Nicola’s sculptures always make you ask, ‘What is this material?’

If the “head to head” element is to be found anywhere, it’s in the dialogue between Ellis’ works on paper and her sculpture. The Manchester-based artist has shown 3D work at the Bureau and Paper Gallery, but this is the first time her drawings have formed part of an exhibition. “Works on paper are much more personal than sculpture,” she says. “They’re a thing that I do every day; they show the inner workings of my practice.” Ranging from brief stains on paper to those with more developed textures, the pieces reflect the focus on materiality in Ellis’ sculptures.

The exploration of sometimes incongruous materials (the “Peregro” sculpture featured in Cornerhouse’s FOUR exhibition earlier this year was made of silicone, wrought iron and Polyurethane) is a recurrent theme in Ellis’ work. “Nicola always makes you ask, ‘What is this material?’” says Lee. “There’s a dialogue between the different types of material; hard and soft, ephemeral and solid.” “Porites” encapsulates this paradox; its internal steel frame is deceptively lightweight but the mix of expanding foam, clay and toilet paper combine to create a rocklike coating.
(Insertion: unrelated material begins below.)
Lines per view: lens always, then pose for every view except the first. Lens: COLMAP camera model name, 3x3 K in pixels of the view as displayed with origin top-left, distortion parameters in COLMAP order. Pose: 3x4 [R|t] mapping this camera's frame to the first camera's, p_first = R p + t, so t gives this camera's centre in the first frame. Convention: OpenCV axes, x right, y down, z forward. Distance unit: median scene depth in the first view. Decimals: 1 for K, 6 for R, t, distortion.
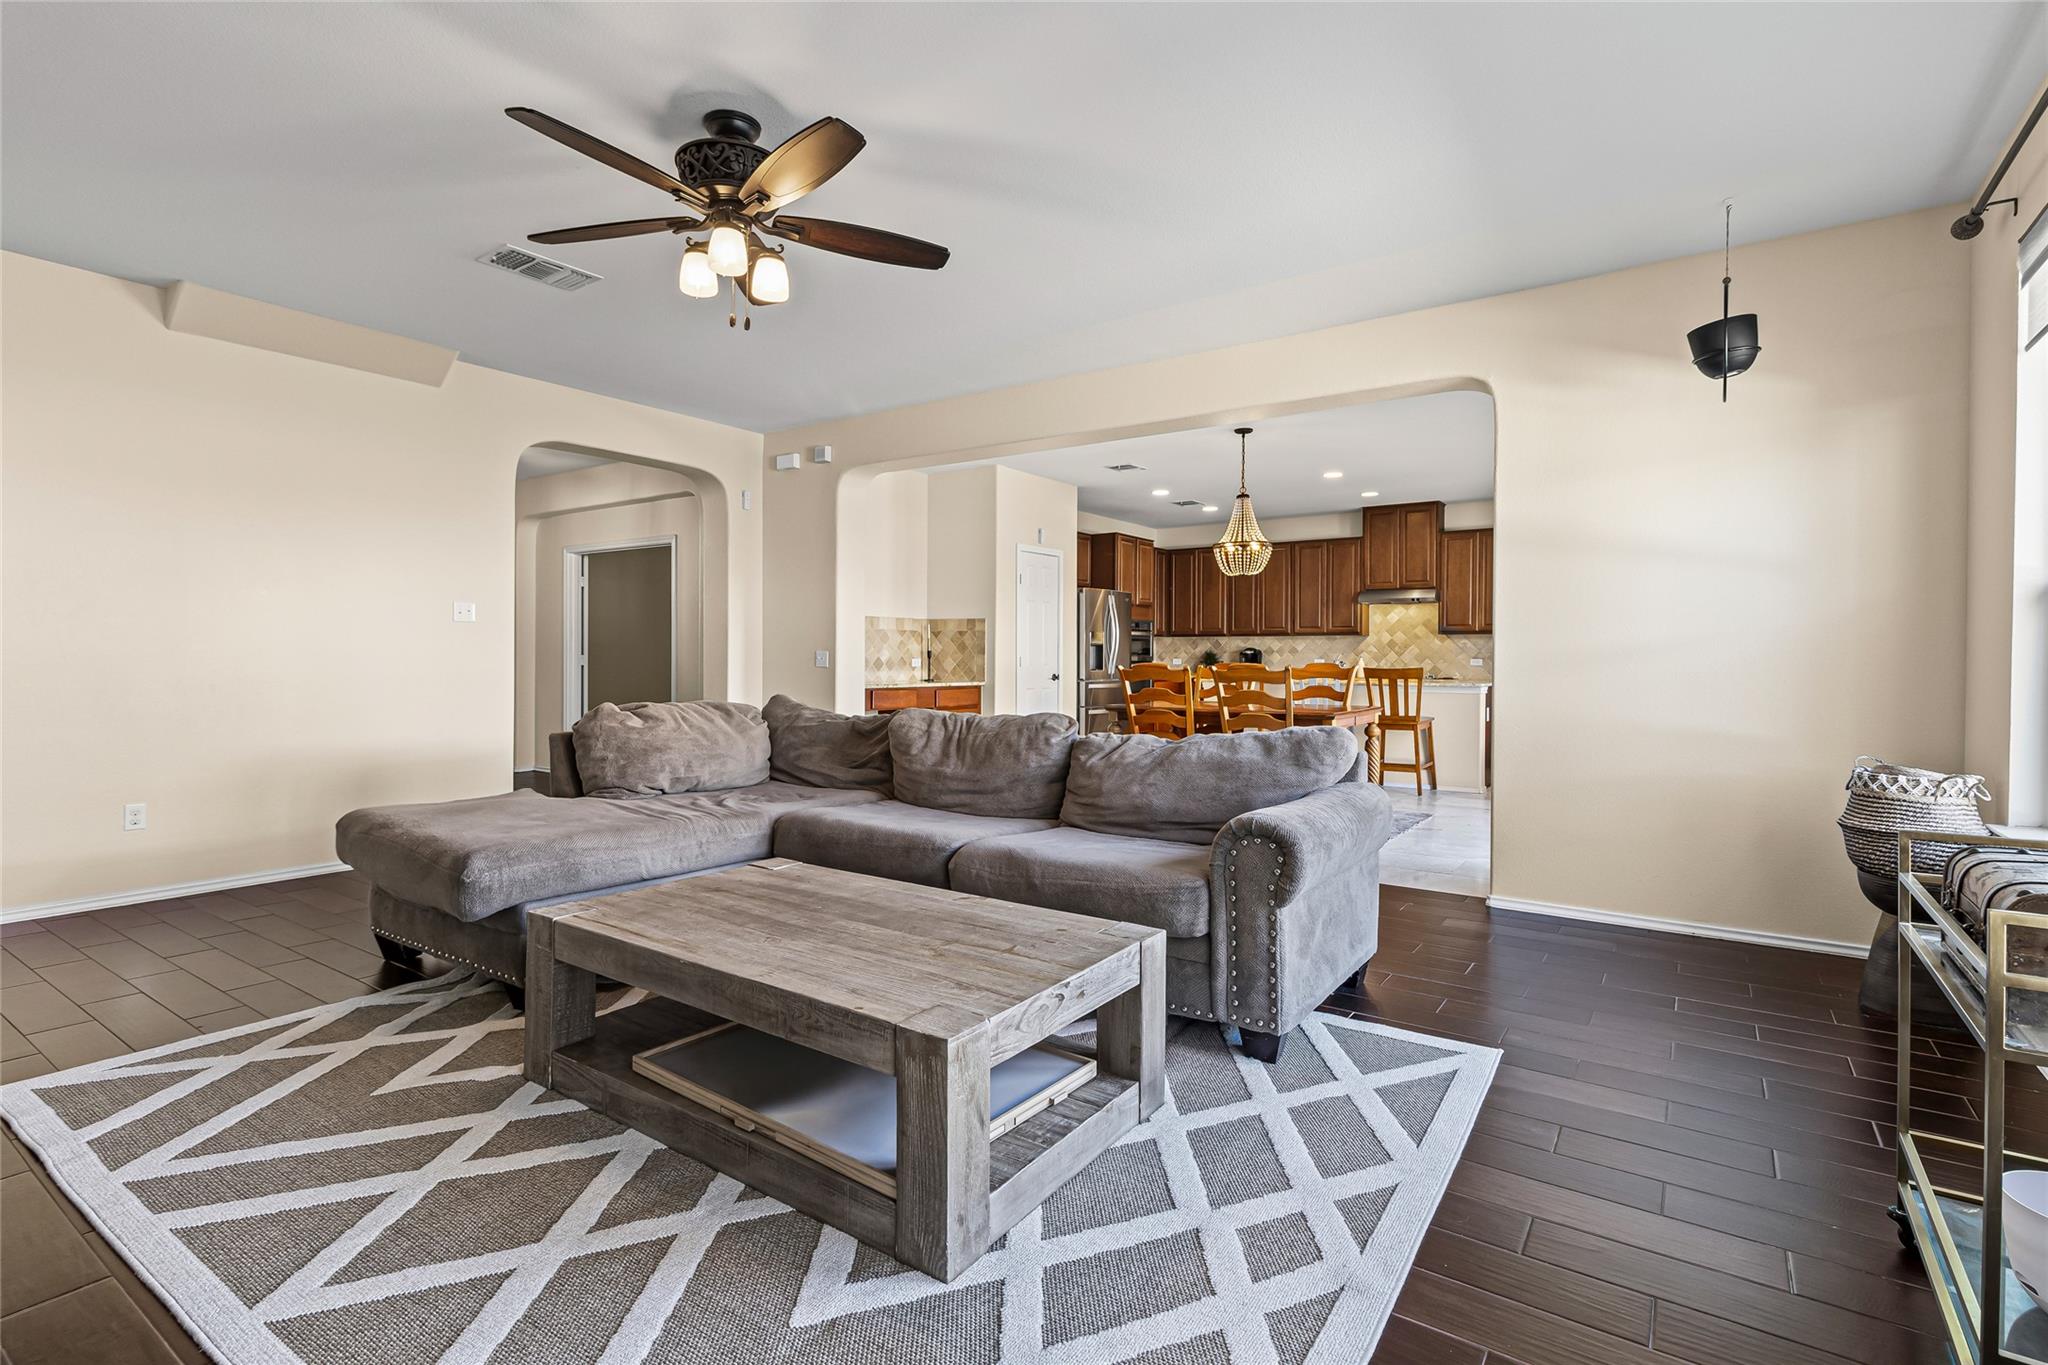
lens RADIAL K [[955.1, 0, 1007.6], [0, 955.1, 673.8], [0, 0, 1]] dist [0.001108, -0.000415]
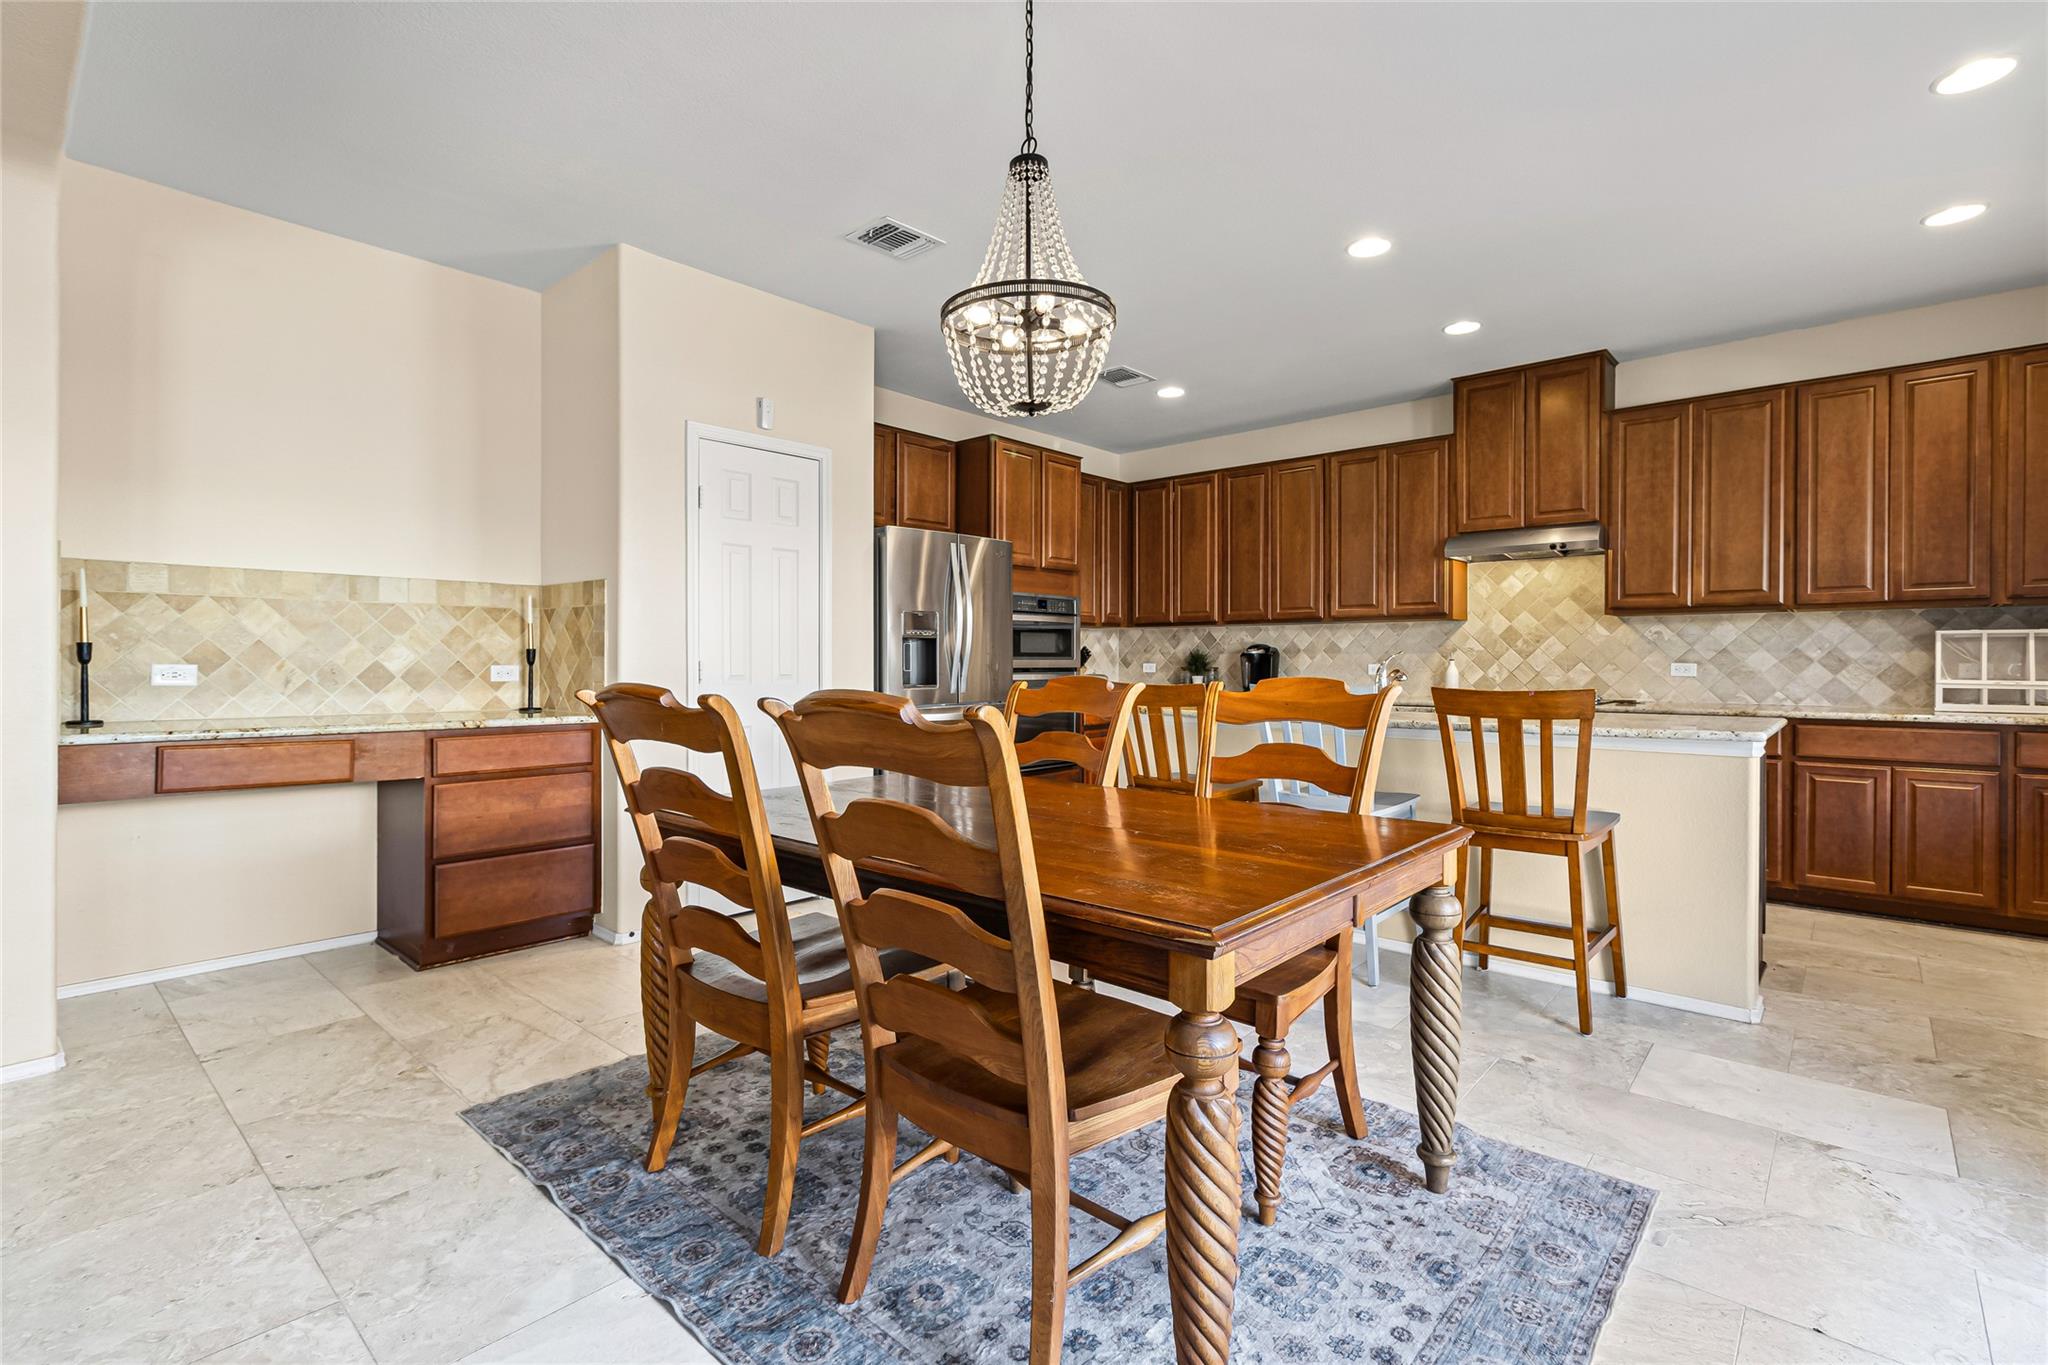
lens RADIAL K [[955.1, 0, 1041.6], [0, 955.1, 674.8], [0, 0, 1]] dist [0.001108, -0.000415]
pose [[0.997093, -0.001245, -0.076189, 0.190308], [0.000990, 0.999994, -0.003382, -0.007856], [0.076192, 0.003297, 0.997088, 0.468450]]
The natural world also provided the inspiration for the sculpture’s name. Porites are a genus of coral with a similar chemical makeup to that of human bones. Because of this eerie chemical similarity, they can be used as a bone graft substitute and inserted into damaged parts of the human body a kind of coral scaffold. “The porites get absorbed and moved around to the rest of your skeleton,” explains Ellis. “I thought that was great, especially since the genus do actually look a lot like my sculpture.” Standing in the presence of “Porites,” the thought of a small substance being absorbed into a larger, alien one seems strangely appropriate. Castlefield Gallery, 2 Hewitt Street, M15 4GB, Wed-Sun 1pm-6pm and all weekend  during Manchester Weekender, free. The gallery also hosts a special after hours opening on the Thursday of Weekender.